CHALLENGES
[1] Below is a passage on Wari and Tiwanaku sacrifice. Set down its wording precisely, starting at "Military prowess and" and ending at "be sacrifice victims.".
[2] Using the passage on Wari and Tiwanaku sacrifice below, mark each statement yes or no, quoting the words from the passage that decide it.
(a) The Wari are dated to AD 600-1000.
(b) The Tiwanaku were culturally the same as the Wari.
(c) Wari and Tiwanaku ritual sacrifice involved only local peoples.
[3] Answer these questions from the passage on Wari and Tiwanaku sacrifice below.
(a) Which period was dominated by the cultural centers of the Tiwanaku and the Wari?
(b) In what specifically marked areas did the ritual sacrifices frequently occur?
(c) What kind of cult does the iconographic evidence point to?

DOCUMENT PASSAGE
** Start **
Human sacrifice is widely accounted for in pre-Columbian cultures and highly suggestive for pre-Incan pan-Andean cultural groups, including the Wari (AD 600-1000). This has also been theorized to overlap with the contemporaneous, though culturally distinct Tiwanaku people (AD 300-1100) (Tung, 2010). There is evidence that both the Wari and Tiwanaku had militarism cults and ritual sacrifice incorporating local and non-local peoples. These ritual sacrifices frequently occurred in specifically marked areas, including caves, mountaintops, or “d”-shaped ritual rooms with circular margins (Tung, 2010). The Peruvian Middle Horizon period (AD 600-1000) was dominated by cultural centers of the Tiwanaku and the Wari. This included indoctrination of smaller polities through methods of religious influence, communal feastings, or expansive military campaigns. Typically, the methods each polity followed depended on what each local elite required for sociopolitical compliance (Tung, 2010).

Military prowess and violence are the most well attested avenues for pan-Andean elite control, with groups relying on the promotion of a warrior cult and the taking (and displaying) of trophy heads or dismembered captives. Iconographic evidence points to a male-dominated cult of violence fostered at the highest socio-political level and, to some extent, possibly controlled and regulated by the state itself. The promotion of physically and mentally grueling tasks of dismemberment and captive sacrifice would also entail a changing social identity among the Wari and Tiwanaku, rationalizing and fostering a cult of violence against those Andean individuals deemed to be sacrifice victims.
** End **
ITEMS
** Start **
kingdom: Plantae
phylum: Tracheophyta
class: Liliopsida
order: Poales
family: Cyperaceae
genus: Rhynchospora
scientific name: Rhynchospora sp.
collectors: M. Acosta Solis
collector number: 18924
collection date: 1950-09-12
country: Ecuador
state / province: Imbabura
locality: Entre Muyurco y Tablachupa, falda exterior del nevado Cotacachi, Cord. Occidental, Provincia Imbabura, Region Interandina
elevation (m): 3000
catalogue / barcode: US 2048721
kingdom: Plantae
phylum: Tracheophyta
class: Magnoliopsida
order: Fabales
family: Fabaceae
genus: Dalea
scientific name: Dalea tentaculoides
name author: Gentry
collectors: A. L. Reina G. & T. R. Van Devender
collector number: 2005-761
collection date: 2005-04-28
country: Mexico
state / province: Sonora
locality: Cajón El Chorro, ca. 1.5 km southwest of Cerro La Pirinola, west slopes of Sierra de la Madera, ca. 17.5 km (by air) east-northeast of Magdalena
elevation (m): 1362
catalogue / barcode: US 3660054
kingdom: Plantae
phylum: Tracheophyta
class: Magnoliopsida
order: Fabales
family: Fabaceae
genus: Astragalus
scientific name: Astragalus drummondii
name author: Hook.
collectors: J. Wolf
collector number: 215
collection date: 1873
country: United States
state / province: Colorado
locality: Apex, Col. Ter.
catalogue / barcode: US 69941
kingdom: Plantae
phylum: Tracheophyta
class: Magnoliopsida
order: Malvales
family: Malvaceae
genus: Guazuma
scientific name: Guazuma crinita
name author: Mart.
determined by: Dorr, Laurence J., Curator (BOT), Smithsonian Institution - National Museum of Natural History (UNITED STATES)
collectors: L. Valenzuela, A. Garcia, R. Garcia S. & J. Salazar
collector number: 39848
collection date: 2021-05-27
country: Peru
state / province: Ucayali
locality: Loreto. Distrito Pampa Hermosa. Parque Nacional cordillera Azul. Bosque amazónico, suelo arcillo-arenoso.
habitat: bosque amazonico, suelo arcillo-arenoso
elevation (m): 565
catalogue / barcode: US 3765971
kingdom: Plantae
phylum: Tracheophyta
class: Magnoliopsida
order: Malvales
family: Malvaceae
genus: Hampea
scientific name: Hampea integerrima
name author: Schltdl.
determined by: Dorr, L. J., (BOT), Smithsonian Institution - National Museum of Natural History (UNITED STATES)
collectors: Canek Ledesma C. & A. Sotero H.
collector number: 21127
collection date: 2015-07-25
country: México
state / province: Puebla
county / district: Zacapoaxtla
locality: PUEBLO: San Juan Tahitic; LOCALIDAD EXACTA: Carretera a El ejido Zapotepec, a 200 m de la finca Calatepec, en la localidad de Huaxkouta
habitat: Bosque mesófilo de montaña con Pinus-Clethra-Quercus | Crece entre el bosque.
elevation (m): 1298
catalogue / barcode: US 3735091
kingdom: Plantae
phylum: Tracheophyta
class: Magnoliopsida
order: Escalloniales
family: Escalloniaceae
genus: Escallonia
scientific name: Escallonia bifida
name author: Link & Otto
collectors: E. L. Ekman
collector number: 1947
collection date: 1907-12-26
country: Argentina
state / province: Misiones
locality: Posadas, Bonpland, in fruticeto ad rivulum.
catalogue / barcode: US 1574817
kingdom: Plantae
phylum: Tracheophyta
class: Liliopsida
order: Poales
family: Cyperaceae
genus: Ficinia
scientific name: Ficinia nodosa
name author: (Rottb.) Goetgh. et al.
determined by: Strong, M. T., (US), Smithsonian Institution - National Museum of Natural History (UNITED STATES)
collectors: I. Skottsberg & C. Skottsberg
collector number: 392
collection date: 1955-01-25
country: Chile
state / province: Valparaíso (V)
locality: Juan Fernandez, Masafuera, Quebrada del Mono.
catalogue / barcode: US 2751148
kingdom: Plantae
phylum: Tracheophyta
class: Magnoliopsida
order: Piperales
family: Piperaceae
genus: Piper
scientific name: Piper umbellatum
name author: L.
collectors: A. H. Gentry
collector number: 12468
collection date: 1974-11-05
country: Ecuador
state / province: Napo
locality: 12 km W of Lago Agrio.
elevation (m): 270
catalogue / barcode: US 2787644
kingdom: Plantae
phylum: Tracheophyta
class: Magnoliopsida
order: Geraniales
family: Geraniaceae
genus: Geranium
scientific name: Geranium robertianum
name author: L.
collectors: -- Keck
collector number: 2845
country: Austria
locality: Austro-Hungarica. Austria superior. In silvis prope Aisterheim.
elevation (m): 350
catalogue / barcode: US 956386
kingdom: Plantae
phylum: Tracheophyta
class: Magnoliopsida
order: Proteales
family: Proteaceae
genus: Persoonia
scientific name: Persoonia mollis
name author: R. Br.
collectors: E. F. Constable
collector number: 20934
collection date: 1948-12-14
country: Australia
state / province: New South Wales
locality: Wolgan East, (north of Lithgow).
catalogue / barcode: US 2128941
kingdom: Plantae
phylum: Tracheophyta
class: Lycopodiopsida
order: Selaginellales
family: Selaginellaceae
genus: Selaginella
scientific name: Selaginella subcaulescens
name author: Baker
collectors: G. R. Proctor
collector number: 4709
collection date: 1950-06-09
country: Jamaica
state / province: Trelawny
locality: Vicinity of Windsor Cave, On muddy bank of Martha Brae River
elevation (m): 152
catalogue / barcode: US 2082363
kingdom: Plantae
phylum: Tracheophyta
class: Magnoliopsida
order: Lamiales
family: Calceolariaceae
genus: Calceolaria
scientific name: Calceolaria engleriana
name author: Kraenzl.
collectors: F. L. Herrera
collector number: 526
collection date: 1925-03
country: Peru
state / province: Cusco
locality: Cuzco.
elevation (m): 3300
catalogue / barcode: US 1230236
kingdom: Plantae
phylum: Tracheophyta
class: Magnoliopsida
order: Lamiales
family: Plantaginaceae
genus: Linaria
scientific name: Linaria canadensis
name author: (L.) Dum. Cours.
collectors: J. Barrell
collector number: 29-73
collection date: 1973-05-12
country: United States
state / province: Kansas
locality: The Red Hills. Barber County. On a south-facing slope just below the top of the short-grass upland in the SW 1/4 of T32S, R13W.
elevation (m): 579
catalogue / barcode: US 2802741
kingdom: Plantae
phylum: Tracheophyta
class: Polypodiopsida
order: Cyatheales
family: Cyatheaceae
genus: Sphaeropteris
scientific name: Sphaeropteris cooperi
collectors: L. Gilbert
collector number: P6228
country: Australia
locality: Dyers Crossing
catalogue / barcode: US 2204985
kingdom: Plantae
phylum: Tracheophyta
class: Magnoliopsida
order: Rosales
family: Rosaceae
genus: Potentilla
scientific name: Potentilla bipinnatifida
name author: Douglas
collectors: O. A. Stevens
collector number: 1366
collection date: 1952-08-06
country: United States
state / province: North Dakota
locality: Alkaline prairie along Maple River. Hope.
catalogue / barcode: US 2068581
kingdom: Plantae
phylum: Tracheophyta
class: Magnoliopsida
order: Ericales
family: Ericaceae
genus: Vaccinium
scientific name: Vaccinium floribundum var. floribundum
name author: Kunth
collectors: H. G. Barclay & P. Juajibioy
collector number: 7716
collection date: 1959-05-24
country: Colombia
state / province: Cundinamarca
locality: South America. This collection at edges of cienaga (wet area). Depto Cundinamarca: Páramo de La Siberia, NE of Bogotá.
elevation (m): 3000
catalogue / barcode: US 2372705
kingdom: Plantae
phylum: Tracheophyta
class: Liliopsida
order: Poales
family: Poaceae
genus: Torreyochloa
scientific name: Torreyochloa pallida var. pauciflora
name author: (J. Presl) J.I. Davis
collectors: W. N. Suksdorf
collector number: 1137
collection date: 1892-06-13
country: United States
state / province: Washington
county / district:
** End **
SOLUTIONS IN ORDER
[1]
Military prowess and violence are the most well attested avenues for pan-Andean elite control, with groups relying on the promotion of a warrior cult and the taking (and displaying) of trophy heads or dismembered captives. Iconographic evidence points to a male-dominated cult of violence fostered at the highest socio-political level and, to some extent, possibly controlled and regulated by the state itself. The promotion of physically and mentally grueling tasks of dismemberment and captive sacrifice would also entail a changing social identity among the Wari and Tiwanaku, rationalizing and fostering a cult of violence against those Andean individuals deemed to be sacrifice victims.

[2]
(a) Yes: "including the Wari (AD 600-1000)"
(b) No: "the contemporaneous, though culturally distinct Tiwanaku people"
(c) No: "ritual sacrifice incorporating local and non-local peoples"

[3]
(a) The Peruvian Middle Horizon period (AD 600-1000)
(b) Caves, mountaintops, or "d"-shaped ritual rooms with circular margins
(c) A male-dominated cult of violence fostered at the highest socio-political level